Jun 15, 2016
2016 has been a good year for jazz films, from the biopics on Miles Davis and Chet Baker to documentaries like I Called Him Morgan. The latest addition is Adam Kahan’s The Case of the Three Sided Dream, a documentary on the life and times of Rahsaan Roland Kirk. Released in early May on just recently available on iTunes, and had a special screening at the Museum of Fine Arts in Houston, Texas last week.
Rahsaan Roland Kirk(1935-1977) was one of several jazz artists – think of John Coltrane, Albert Ayler and Eric Dolphy – who in many ways created the Sixties’ image of the jazz artist as spiritual leader. A seminal figure in the Avant-Garde, he pioneered the use of circular breathing to play as many as three saxophones simultaneously. Blind from birth, he discovered and integrated unusual instruments into his sound, including the nose flute and siren.
Ridiculed as much as revered by the general audience, many found Kirk’s onstage theatrics and dress merely window-dressing, rather than components of his complex persona. He was a man of intense will, who not only followed his own muse musically, but had a cutting wit and a strong sense of politics. It was this kind of will that allowed him to overcome a stroke at the age of 40, returning to the stage playing with one hand. A second stroke felled him at the age of 42.
Filmmaker Adam Kahan has labored over the film for more thana dozen years, leaving the project and returning a number of times.

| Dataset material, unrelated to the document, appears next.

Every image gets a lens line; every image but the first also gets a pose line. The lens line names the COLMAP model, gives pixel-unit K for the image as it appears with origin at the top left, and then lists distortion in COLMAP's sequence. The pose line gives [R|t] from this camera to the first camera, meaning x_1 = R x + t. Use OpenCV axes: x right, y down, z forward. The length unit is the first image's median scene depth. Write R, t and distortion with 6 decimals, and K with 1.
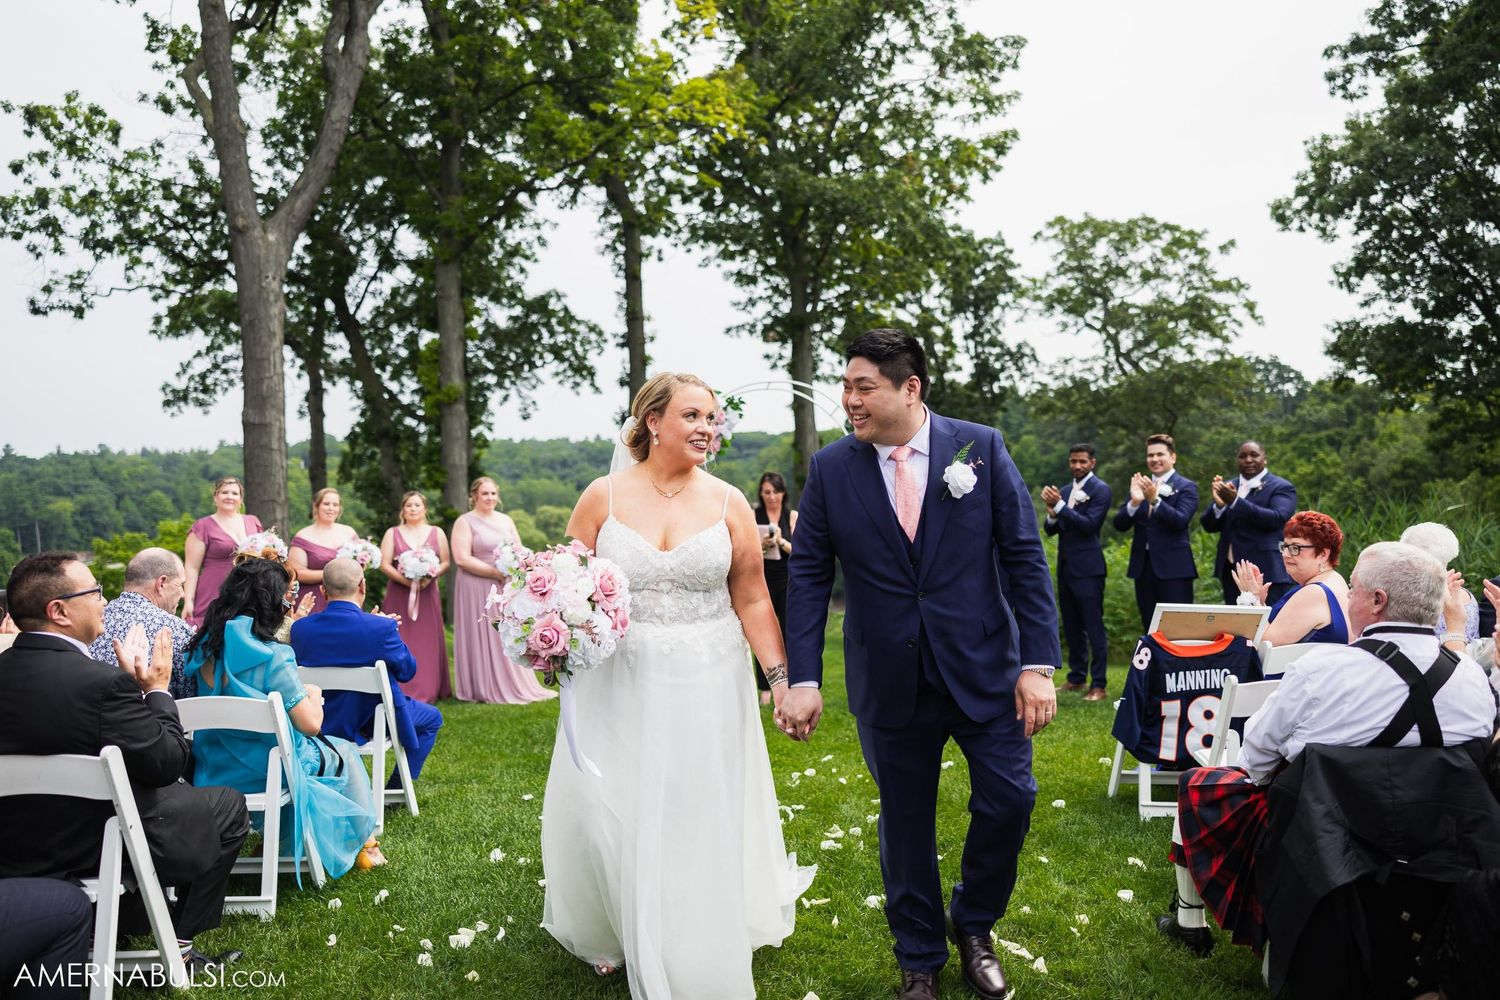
lens RADIAL K [[981.3, 0, 710.8], [0, 981.3, 502.2], [0, 0, 1]] dist [-0.033301, 0.026827]
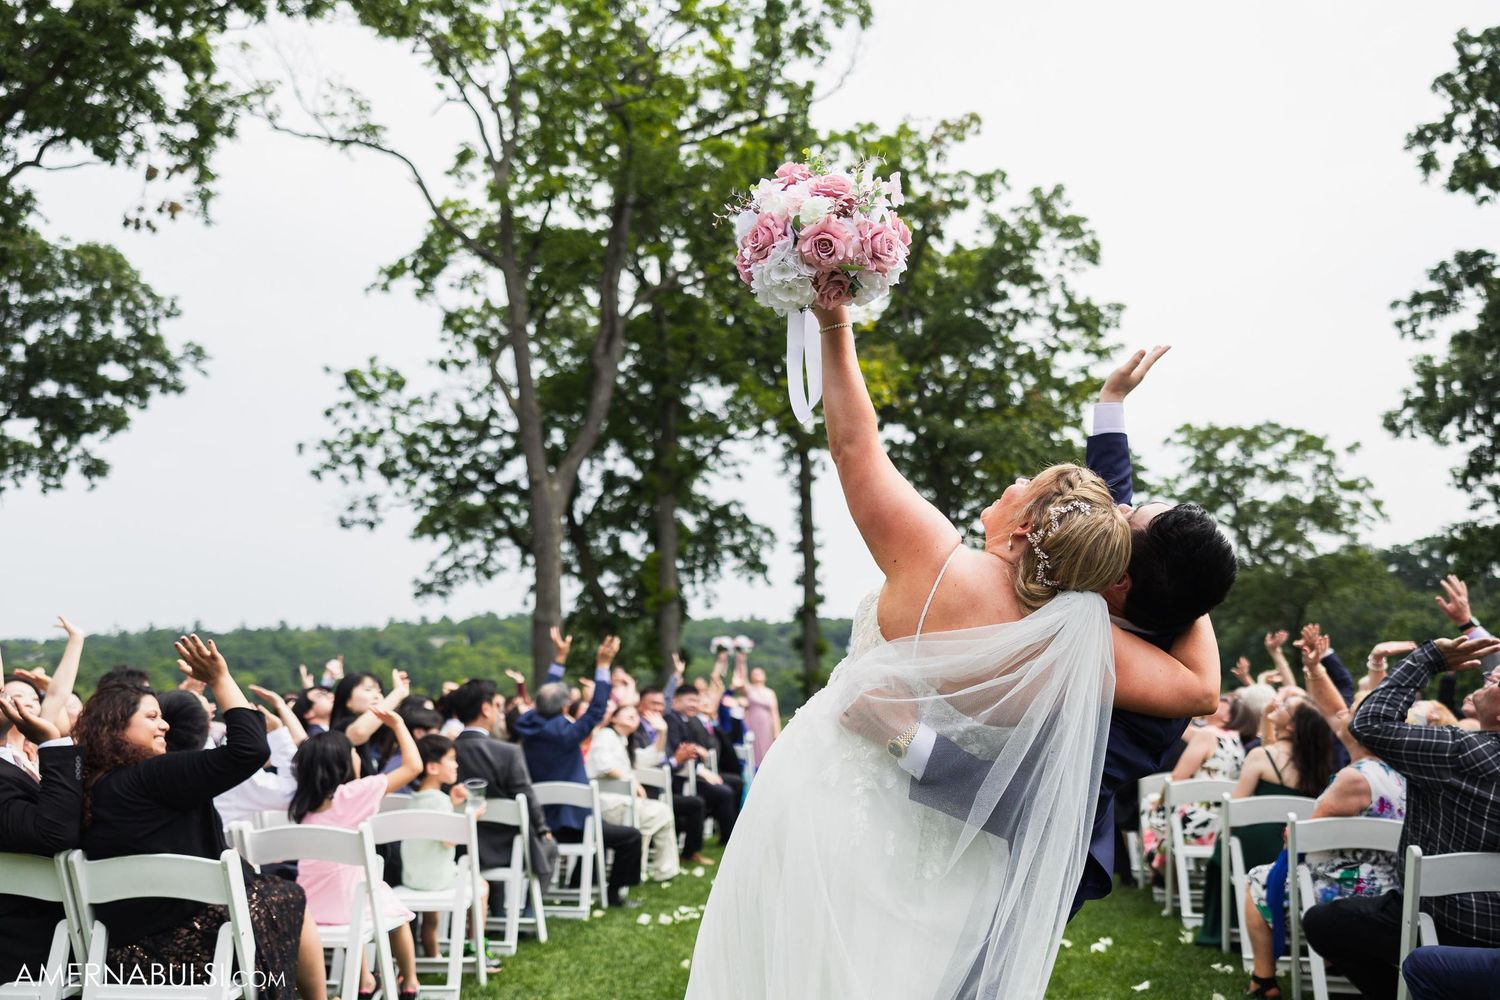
lens RADIAL K [[1206.9, 0, 730.3], [0, 1206.9, 465.4], [0, 0, 1]] dist [0.006987, 0.011079]
pose [[0.994256, -0.006113, -0.106855, -0.008938], [-0.013044, 0.984003, -0.177672, 0.001634], [0.106232, 0.178045, 0.978271, -0.391793]]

The Case of the Three Sided Dream premiered at the 2014 South by Southwest film festival and went on to win Best Documentary at the 2015 Pan African Film Festival in Los Angeles, as well as Best Documentary at the 2015 Soundtrack Cologne festival in Cologne, Germany. It was also named one of the top ten music documentaries of 2014 by Nonfics.com. While The Case of the Three Sided Dream is his first feature, he has also made a number of short documentaries on contemporary visual artists that have played on national television and in festivals internationally
I believe the film will go a long toward establishing Kirk as the major musical visionary he truly became. Packed with electrifying archival footage of Kirk and his music, intimate interviews, and inspired animated sequences, the film allows us a rare chance to get into the world of this legend. It’s no wonder that almost forty years after his death, his influence is still being felt, and his compositions continue to be played.
Podcast 539 is my conversation with Adam Kahan, featuring musical selections from the inimitable Rahssan Roland Kirk, including "Kirk's Works", "Blue Roi", "Serende to a Cuckoo" and "The Inflated Tear".